START Records

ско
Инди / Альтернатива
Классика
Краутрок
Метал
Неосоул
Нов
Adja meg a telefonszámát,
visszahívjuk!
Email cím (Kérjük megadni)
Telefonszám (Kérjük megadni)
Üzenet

END Records

» Directions
Exact retyping of every entry is required.

» Answer space
ско
Инди / Альтернатива
Классика
Краутрок
Метал
Неосоул
Нов
Adja meg a telefonszámát,
visszahívjuk!
Email cím (Kérjük megadni)
Telefonszám (Kérjük megadni)
Üzenet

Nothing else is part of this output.